SEMARANG — Polda Jawa Tengah (Jateng) menetapkan 11 warga negara asing (WNA) sebagai tersangka dalam kasus sindikat penipuan daring internasional. Para tersangka melancarkan aksi penipuan bermodus asmara dan investasi atau pig butchering di Kabupaten Sukoharjo, Jawa Tengah.

​Polisi mengungkapkan bahwa sindikat ini sengaja mengincar warga negara asing lainnya sebagai target utama mereka. “Total tersangka 39 orang.
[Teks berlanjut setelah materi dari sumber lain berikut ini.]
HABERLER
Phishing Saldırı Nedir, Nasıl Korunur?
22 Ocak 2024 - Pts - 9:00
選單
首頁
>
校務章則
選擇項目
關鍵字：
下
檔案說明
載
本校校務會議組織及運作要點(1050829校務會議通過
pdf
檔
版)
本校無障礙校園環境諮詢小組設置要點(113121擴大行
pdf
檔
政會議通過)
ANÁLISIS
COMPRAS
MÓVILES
Tujuh warga Negara Nepal, empat warga Negara Myanmar, sisanya WNI,” kata Direktur Reserse Siber Polda Jateng Kombes Pol Himawan Sutanto Saragih di Semarang, Senin (1/6).
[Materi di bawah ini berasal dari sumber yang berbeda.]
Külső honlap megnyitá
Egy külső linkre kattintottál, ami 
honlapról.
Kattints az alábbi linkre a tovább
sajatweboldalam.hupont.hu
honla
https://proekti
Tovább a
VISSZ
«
​Dalam menjalankan aksinya, sindikat ini menggunakan kedok sebuah perusahaan bernama PT Digi Global Konsultan. Kantor perusahaan di Sukoharjo tersebut berfungsi ganda, yaitu sebagai tempat perekrutan pekerja sekaligus pusat operasional kegiatan penipuan daring.

​Himawan menerangkan bahwa para tersangka memiliki peran yang sangat terorganisasi demi meyakinkan korbannya. Ada yang bertindak sebagai pemimpin, bagian pemasaran, hingga menjadi model yang berpura-pura membangun kedekatan.
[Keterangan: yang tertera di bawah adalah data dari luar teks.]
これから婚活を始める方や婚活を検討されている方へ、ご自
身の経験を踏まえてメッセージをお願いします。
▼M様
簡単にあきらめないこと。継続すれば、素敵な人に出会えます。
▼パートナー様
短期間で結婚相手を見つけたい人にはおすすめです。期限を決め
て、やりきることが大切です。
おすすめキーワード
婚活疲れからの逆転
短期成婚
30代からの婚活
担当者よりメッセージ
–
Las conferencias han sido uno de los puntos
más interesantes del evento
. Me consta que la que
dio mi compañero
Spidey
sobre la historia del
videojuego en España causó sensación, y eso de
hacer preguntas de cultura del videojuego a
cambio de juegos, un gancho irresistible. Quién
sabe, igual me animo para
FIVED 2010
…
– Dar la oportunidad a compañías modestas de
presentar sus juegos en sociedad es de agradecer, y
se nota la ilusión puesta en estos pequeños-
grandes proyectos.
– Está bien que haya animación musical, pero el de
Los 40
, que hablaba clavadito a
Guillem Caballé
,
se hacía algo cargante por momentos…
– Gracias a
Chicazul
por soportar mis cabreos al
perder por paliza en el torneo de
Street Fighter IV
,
​Modus operandi komplotan ini dimulai dengan membangun hubungan emosional melalui berbagai media sosial dan aplikasi kencan. Setelah korban terpikat, para pelaku mengarahkan mereka untuk menanamkan modal pada platform perdagangan kripto palsu yang telah dimanipulasi.

​Sejauh ini, polisi mencatat jumlah korban yang masuk dalam jebakan sindikat ini telah mencapai 133 orang. Sebagian besar dari korban yang merugi tersebut merupakan warga negara Amerika Serikat (AS).

​Keuntungan yang diraup oleh komplotan ini pun terbilang sangat fantastis selama hampir satu tahun beroperasi. “Selama kurun waktu Juli 2025 hingga Mei 2026, sindikat tersebut tercatat sudah mengantongi keuntungan hingga Rp41,1 miliar,” jelas Himawan.

​Selain menangkap para pelaku di kantor perusahaan, penyidik juga menggeledah sejumlah tempat indekos yang diduga menjadi sarana pendukung. Dari lokasi tersebut, petugas menyita barang bukti berupa ratusan telepon seluler, komputer, serta komputer jinjing.

​Akibat perbuatan tersebut, kini para tersangka harus mendekam di ruang tahanan untuk proses hukum lebih lanjut. Penyidik menjerat mereka dengan Undang-Undang Nomor 1 Tahun 2024 tentang Informasi dan Transaksi Elektronik (ITE) serta Pasal 492 KUHP tentang penipuan.